*** Opening of PROVIDED DATA ***
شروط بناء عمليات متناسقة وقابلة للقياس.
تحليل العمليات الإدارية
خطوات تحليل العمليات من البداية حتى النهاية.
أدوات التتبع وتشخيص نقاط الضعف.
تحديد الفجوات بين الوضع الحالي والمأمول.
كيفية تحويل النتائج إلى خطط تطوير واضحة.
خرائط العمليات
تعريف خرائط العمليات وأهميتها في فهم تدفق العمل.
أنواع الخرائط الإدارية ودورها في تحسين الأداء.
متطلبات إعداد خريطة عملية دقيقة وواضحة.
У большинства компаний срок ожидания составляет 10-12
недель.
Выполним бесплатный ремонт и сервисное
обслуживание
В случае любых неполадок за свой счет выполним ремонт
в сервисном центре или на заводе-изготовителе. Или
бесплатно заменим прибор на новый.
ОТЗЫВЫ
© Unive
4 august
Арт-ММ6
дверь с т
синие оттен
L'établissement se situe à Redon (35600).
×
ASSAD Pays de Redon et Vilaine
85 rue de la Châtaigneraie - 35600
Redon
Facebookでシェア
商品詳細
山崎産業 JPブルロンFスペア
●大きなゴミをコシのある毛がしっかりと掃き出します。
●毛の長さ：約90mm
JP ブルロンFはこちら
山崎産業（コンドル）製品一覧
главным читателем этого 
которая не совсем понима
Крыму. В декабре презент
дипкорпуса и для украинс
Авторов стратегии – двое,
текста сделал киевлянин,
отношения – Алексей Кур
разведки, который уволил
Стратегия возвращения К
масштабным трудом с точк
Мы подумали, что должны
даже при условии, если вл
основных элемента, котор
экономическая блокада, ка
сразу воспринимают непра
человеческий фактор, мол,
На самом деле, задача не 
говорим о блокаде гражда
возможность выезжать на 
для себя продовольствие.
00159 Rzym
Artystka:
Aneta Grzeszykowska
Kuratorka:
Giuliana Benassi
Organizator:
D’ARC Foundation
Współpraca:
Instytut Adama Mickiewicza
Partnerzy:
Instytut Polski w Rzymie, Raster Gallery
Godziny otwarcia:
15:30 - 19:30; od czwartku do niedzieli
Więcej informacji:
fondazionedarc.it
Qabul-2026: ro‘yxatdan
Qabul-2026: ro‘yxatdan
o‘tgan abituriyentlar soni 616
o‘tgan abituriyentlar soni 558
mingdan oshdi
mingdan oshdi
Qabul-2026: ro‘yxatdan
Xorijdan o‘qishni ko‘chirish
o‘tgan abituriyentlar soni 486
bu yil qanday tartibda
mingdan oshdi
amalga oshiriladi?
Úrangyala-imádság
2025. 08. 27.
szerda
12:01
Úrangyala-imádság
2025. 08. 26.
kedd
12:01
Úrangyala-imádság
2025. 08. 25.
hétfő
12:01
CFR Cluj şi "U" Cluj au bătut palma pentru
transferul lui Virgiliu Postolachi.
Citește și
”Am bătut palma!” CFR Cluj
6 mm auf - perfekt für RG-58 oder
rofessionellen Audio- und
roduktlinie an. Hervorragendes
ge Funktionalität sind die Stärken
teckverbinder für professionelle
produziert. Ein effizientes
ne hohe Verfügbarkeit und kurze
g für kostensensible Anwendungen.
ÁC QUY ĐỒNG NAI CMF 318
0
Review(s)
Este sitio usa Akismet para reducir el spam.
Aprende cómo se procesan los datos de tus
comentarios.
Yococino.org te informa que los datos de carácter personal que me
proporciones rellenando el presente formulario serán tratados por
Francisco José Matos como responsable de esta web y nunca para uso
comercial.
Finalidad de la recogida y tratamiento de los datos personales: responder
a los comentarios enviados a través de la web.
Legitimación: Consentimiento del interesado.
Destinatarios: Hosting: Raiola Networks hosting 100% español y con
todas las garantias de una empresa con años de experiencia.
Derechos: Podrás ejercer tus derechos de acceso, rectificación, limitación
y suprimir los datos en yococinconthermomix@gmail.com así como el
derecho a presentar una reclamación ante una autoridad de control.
*** Close of PROVIDED DATA ***
ASSIGNMENT => Select each line in the data above that contains the word "Instytut", and copy those lines.

RESPONSE BELOW =>
Instytut Adama Mickiewicza
Instytut Polski w Rzymie, Raster Gallery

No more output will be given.